More Questions Answered

A webinar titled “Take Charge of Your Career” was delivered by Dr raj, CEO of HR Footprints recently. We had excellent participation during the webinar chat and many points were deliberated.

From the discussion, a few key questions are picked up for more elaboration in these blogs. If you further require clarity, please do write to info@hrfootprints.com and we will be happy to share our perspectives.

Some people stay in the same organization for 15-20 years while some switch for every 3-5 years. Which is good – one should change or not?

Tenure in an organization is one measure that is mostly referred; maybe because it is a quantitative measure and easy to track. However, in a career, there are other measures that are equally important, if not more. Growth, learning, your motivation, and relevance are some of the most important factors to consider while answering the above question.

Ask yourself the following questions:

  • Are you growing in terms of responsibility?
  • Are you learning anything new and upgrading your competence? It could be through training or on-the-job learning; doesn’t matter.
  • Are you waking every morning and have the motivation to go to work?
  • Are you relevant to the organization’s needs?

If the answer to these questions is YES, then there is no need for you to change the job, even if you had spent 15 years. If not, then you may have a reason to contemplate (not yet time to change); why are you not growing, not learning, and not excited to go to work, and why are you losing relevance? Sometimes, the reasons for this scenario could be the way you are interacting with the eco-system around you. If there is any challenge in your approach, then a change of job may not address the problem, because it travels with you.

After contemplating, if you are convinced with the reasons to change, sure – you should change the job. We advise you to keep the following two aspects specifically under your consideration:

  1. Have you made a noticeable contribution to your current organization before shifting the job? You must have a good story to tell – not a sobby story!
  2. Are you clear about the next organization or role that you wish to take up? In the hurry to get out of the current job, one should not settle for anything!

Before concluding this blog post, let us look at a somewhat related question – How doing monotonous work affects the career? Should we keep doing or should we change?

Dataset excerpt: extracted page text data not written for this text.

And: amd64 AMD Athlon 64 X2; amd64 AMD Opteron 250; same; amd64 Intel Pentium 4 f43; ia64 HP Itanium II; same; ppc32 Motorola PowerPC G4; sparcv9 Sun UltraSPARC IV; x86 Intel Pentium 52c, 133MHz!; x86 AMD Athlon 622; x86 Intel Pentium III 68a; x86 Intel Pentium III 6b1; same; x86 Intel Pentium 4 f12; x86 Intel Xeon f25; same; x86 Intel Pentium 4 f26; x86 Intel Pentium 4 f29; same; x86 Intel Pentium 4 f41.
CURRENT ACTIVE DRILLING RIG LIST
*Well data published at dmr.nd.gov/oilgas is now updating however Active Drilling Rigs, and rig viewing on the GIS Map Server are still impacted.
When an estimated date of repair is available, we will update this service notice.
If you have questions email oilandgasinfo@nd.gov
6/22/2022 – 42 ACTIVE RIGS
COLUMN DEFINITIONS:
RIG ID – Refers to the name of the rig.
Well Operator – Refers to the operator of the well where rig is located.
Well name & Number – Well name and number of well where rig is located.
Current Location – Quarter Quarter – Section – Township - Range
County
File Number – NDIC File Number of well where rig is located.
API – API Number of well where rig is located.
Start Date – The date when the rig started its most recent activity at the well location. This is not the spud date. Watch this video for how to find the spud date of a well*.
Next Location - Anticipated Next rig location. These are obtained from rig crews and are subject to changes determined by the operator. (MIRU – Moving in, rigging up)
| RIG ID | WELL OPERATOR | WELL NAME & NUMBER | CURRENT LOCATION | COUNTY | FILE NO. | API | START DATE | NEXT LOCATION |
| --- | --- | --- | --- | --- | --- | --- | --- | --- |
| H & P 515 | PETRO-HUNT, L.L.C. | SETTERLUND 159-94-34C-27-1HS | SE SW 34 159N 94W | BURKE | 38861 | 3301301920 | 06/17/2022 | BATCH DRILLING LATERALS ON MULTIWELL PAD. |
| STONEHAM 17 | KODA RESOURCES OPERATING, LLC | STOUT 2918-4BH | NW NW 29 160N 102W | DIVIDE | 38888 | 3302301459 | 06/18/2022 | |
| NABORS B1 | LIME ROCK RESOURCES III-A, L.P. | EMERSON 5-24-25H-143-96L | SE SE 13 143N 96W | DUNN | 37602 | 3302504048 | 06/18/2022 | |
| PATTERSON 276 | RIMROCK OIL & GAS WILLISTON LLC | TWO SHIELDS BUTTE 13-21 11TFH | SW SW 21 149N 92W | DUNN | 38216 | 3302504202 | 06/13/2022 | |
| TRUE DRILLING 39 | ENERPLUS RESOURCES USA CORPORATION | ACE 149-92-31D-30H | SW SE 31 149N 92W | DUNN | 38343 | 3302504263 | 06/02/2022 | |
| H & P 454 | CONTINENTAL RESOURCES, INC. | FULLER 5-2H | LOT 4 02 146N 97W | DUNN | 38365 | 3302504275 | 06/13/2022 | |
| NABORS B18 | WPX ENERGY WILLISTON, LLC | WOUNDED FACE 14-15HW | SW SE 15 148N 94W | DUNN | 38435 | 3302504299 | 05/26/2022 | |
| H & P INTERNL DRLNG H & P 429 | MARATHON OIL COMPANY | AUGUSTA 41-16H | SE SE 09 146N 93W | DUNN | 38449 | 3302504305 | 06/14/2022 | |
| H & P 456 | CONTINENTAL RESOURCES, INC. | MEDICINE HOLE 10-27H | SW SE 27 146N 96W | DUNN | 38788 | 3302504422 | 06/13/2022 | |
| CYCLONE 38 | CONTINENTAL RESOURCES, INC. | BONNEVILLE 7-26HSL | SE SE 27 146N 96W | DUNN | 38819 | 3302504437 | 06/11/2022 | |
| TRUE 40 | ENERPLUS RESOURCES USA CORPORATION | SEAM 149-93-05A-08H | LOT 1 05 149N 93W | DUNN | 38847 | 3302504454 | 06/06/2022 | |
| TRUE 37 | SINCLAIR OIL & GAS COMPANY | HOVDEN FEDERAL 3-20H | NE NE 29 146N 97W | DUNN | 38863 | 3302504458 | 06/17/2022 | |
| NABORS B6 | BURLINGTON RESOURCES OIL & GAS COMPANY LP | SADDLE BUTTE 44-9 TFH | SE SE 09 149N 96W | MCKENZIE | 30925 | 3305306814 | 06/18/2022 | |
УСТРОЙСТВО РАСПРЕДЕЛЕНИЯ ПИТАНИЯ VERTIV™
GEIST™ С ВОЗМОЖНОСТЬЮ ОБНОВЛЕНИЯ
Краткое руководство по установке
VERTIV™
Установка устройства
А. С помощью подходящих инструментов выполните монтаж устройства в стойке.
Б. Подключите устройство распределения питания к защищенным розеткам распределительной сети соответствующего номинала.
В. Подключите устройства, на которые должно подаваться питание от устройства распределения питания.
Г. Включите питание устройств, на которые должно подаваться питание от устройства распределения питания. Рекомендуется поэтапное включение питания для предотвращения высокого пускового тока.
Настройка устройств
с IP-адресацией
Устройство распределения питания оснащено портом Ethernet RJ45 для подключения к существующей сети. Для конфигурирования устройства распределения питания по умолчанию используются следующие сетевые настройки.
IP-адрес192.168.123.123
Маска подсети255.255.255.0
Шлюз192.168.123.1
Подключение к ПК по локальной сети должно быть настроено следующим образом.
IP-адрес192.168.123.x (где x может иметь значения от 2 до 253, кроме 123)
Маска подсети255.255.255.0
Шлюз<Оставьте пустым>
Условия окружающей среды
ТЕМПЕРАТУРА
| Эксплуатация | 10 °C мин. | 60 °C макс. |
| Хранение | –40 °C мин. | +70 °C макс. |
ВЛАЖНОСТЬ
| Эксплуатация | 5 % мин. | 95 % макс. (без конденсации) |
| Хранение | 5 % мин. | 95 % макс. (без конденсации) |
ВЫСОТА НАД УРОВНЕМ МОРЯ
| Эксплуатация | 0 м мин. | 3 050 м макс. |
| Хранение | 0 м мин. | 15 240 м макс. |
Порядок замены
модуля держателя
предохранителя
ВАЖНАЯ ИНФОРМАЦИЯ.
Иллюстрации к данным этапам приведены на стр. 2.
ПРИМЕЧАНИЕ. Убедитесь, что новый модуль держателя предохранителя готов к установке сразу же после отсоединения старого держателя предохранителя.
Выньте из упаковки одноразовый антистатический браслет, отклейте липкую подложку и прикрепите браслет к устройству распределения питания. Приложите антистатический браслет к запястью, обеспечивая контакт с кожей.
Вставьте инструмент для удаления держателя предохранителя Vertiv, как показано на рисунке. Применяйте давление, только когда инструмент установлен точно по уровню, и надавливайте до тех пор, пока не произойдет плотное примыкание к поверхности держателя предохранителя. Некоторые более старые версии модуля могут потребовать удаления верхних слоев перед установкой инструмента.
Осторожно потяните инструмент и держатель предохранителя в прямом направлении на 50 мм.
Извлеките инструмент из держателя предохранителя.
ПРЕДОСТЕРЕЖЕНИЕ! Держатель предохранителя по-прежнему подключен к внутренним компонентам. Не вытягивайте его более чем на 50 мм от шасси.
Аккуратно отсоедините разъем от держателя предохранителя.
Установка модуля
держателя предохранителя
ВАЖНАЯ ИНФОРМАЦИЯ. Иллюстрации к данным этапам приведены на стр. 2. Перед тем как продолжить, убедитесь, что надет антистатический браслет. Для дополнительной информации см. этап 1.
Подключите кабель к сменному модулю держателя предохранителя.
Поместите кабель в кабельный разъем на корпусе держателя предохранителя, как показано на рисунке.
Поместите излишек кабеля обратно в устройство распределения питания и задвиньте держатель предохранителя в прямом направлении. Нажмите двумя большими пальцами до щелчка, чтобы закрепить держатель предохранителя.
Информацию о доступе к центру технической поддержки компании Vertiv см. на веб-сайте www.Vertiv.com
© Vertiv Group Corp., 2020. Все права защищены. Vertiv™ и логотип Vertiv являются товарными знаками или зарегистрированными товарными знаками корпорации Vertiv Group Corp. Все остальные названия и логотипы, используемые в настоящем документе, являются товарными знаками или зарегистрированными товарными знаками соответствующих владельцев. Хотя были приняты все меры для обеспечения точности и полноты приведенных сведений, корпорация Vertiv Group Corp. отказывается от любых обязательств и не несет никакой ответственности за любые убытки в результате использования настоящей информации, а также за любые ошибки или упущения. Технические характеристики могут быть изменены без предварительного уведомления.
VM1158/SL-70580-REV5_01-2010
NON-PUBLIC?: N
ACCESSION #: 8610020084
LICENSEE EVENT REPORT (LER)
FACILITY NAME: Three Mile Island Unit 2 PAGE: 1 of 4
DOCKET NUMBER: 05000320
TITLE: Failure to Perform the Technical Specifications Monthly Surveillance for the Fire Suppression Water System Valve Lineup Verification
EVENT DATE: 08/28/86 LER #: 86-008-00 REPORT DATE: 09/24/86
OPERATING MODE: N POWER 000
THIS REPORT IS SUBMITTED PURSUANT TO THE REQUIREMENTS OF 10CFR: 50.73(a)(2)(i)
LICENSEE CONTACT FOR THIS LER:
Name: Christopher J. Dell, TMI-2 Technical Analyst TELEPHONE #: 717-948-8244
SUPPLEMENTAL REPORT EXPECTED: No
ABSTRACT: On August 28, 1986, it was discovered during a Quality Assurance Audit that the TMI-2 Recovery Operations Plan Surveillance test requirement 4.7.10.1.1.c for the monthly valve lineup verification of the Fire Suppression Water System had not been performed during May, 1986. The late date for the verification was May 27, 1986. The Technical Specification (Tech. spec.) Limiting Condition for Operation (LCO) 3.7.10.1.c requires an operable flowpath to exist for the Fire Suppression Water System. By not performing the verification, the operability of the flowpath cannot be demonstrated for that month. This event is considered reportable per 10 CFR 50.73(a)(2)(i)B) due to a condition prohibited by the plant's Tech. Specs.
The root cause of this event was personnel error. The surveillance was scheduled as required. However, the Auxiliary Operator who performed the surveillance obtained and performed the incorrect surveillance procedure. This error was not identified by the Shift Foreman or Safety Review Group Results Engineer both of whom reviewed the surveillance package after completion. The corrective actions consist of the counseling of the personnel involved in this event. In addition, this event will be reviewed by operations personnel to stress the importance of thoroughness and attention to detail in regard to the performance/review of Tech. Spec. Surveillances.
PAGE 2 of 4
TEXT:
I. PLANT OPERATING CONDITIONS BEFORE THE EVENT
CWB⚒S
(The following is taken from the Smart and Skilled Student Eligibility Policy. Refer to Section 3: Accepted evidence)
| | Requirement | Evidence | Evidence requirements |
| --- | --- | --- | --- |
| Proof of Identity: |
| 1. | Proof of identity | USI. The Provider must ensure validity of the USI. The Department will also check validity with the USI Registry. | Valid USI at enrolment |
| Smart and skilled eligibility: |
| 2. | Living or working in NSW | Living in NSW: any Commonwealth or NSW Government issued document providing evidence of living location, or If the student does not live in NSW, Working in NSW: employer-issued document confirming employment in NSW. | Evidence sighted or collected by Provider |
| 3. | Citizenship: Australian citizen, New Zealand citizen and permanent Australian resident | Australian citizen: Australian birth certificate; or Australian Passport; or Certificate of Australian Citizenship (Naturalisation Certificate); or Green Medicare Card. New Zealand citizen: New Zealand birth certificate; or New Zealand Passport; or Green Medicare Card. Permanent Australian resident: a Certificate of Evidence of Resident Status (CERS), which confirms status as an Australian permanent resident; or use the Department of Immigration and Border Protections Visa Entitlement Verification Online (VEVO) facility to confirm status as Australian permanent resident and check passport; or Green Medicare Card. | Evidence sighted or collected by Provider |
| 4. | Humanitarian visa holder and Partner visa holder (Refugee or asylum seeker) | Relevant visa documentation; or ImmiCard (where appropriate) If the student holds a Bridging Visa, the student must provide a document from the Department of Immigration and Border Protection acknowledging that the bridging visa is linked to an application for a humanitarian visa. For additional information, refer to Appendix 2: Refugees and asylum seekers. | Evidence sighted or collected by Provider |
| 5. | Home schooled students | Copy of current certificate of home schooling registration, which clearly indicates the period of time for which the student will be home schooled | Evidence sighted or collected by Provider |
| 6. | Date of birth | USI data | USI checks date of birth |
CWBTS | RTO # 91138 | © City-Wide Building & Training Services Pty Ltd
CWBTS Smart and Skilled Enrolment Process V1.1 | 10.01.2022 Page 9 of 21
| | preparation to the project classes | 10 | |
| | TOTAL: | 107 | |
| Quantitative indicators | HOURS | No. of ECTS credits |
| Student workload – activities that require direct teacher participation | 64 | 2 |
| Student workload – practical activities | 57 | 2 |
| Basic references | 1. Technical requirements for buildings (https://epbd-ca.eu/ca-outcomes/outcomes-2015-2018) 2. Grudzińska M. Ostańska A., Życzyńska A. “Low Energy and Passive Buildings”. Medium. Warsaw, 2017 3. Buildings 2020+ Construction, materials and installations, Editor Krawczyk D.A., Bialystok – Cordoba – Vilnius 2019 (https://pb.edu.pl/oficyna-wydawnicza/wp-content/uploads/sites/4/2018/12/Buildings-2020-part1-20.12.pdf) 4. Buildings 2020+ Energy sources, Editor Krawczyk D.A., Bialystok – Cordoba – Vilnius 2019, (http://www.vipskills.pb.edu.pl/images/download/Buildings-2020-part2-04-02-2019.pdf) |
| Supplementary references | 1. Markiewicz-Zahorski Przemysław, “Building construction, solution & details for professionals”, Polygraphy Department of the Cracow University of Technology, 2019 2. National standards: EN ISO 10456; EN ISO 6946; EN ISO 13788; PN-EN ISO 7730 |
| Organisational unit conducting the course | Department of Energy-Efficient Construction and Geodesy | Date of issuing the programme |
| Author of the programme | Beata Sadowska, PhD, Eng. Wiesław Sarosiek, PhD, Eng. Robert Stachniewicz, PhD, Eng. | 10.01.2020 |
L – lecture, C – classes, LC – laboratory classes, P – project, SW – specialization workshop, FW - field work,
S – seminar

Monotony could be in the nature of the job or in the mind. There are some routines that we have in life and the same is the case with job roles. There are certain processes, procedures, and people who could turn out to be very monotonous. Some people can take advantage of these routines and work on to innovate in their roles.

Looking for variety every day is not good for a career; we will be tempted to hopping, but never be happy. It is better to look for system familiarity and focus more on innovation and variety in the role and contribution. In the instance where the role is also becoming monotonous without any newness or scope for innovation or job rotation, then perhaps it is time to look for a change of organization! Once again, check the two aspects that were mentioned above before changing the job!